When contacted, PPMA representative Uzair Nagra said that although the government had announced a reduction in the GST from 17% to 1% on the import of raw materials, the industry had not received no statutory regulatory order (SRO) in this regard. “Even though the government claims to reduce the GST from 17% to 1%, it still means that the government has not completely excluded the industry from the GST framework,” he said, adding that the government had exempted the solar energy and seed importation sectors from the GST. “The production cost of some drugs even exceeded the maximum retail price (MRP),” he said, adding that the industry could not produce paracetamol at a price of Rs2.50 and sell at Rs1, 90.

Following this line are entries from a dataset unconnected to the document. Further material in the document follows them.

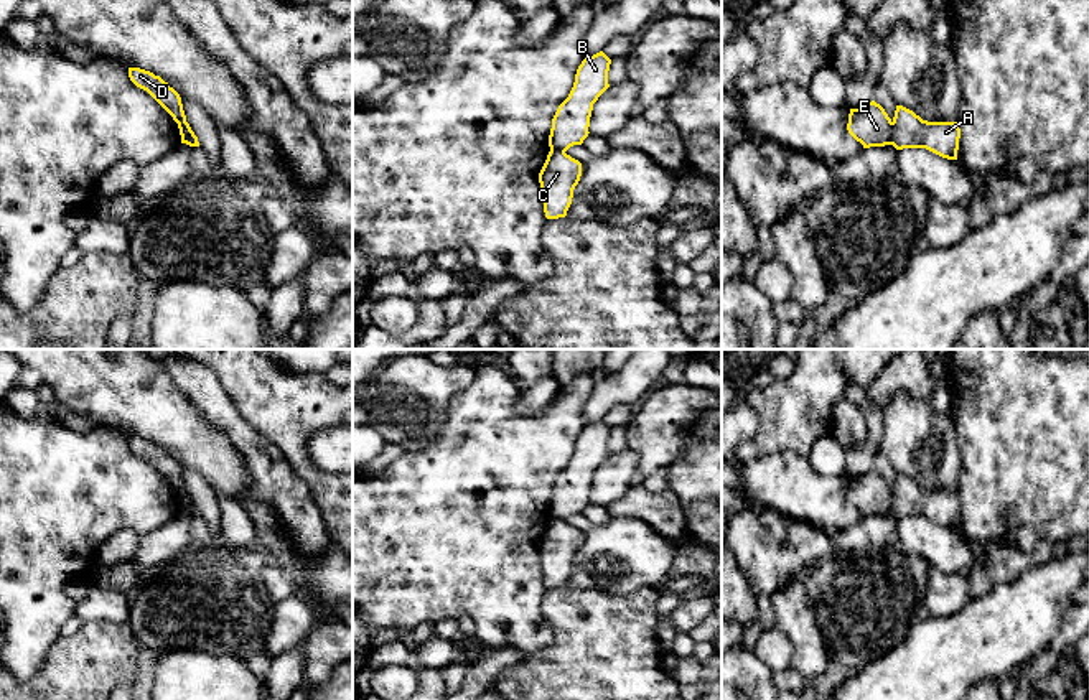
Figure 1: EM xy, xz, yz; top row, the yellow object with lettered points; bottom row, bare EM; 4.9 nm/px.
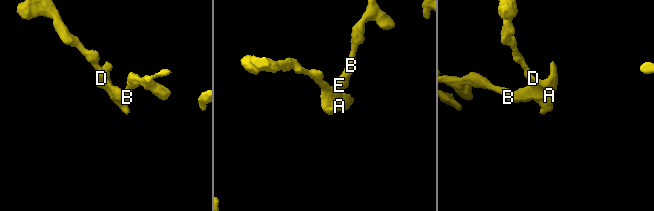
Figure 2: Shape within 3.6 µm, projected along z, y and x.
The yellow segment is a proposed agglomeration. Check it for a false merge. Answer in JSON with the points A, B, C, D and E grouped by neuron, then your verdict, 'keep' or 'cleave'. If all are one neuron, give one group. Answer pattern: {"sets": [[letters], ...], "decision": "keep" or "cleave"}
{"sets": [["A", "C", "D"], ["B", "E"]], "decision": "cleave"}

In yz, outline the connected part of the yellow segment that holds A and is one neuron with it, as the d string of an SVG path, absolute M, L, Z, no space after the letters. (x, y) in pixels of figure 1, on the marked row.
M896 105L891 125L891 145L896 150L926 148L942 158L957 160L959 138L959 122L928 122Z

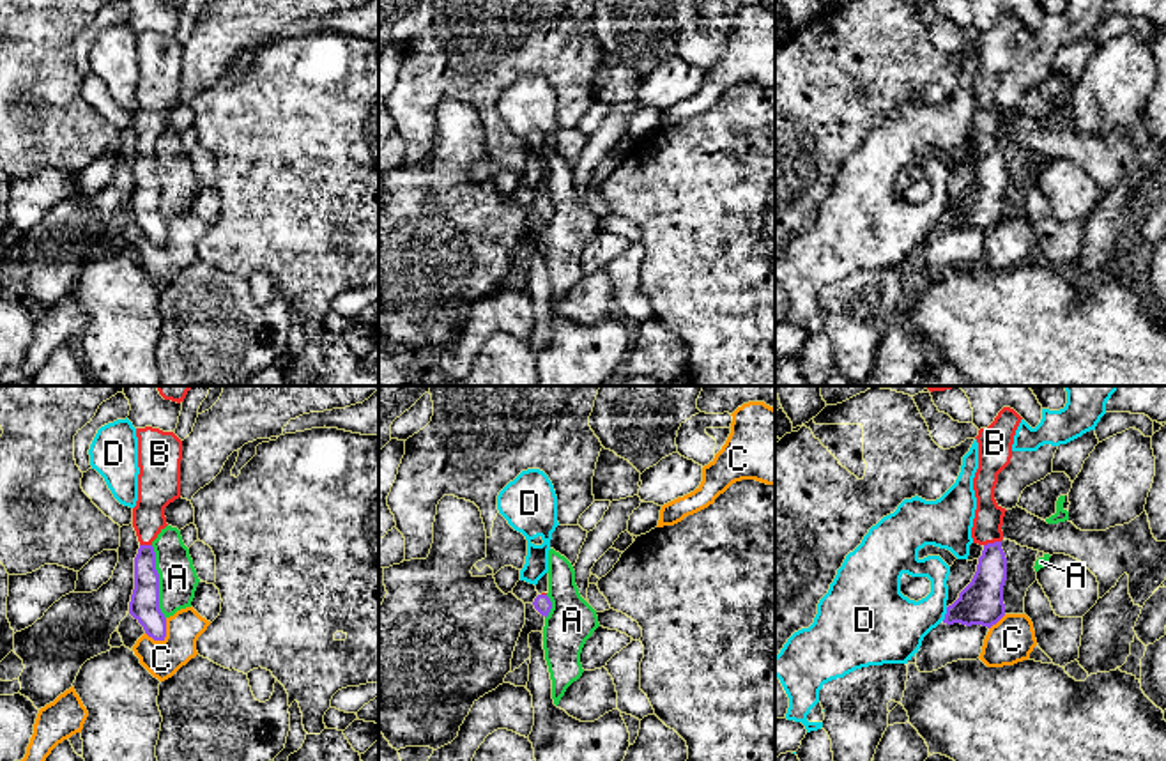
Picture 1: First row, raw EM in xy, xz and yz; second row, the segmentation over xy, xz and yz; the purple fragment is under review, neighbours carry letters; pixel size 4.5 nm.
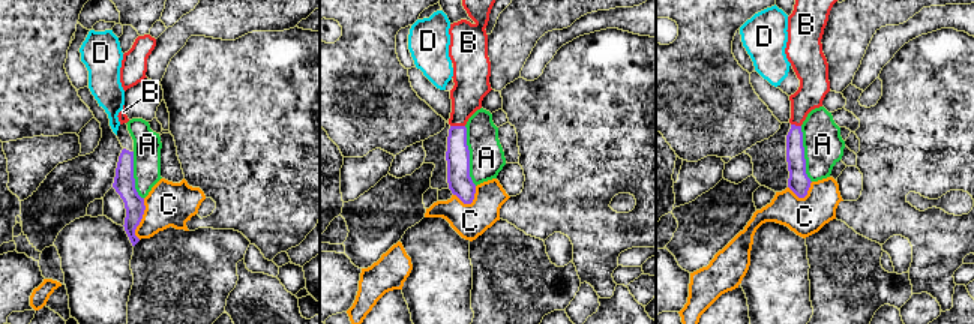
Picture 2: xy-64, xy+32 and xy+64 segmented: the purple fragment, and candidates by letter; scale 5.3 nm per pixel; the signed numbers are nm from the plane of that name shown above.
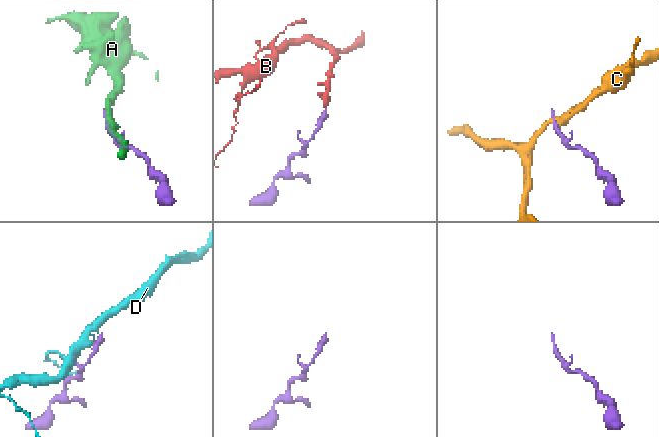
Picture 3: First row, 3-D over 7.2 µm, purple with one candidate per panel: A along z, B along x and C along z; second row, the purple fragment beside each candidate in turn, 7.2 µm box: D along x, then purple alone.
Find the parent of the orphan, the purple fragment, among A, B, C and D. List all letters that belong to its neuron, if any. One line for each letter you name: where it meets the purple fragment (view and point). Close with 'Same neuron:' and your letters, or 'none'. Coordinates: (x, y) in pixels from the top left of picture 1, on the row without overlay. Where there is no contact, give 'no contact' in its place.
B: contact yz (991, 147)
Same neuron: B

Nagra claimed that the government had so far collected Rs 40 billion from the pharmaceutical industry in the name of refundable sales tax but could not yet make the refunds, which was putting pressure on the industry, depriving it sufficient resources to import raw materials. “The PPMA is negotiating with the government for a refund of Rs 40 billion, full GST exemption and 1% withdrawal after sales tax,” he added. “The federal government must completely exempt the pharmaceutical industry from 17% GST, instead of reducing it to 1%, on the importation of raw materials for the protection of the industry as well as patients,” he said. he adds.
Nagra maintained that the PPMA also demanded an immediate increase in drug prices of 20% to 25% to compensate for the loss due to gas, electricity and petroleum product price hikes and wage increases. of labor, which led to a 45% increase in production costs. DRAP’s Chief Executive Officer (CEO), Dr Asim Rauf, did not respond to frequent calls and messages.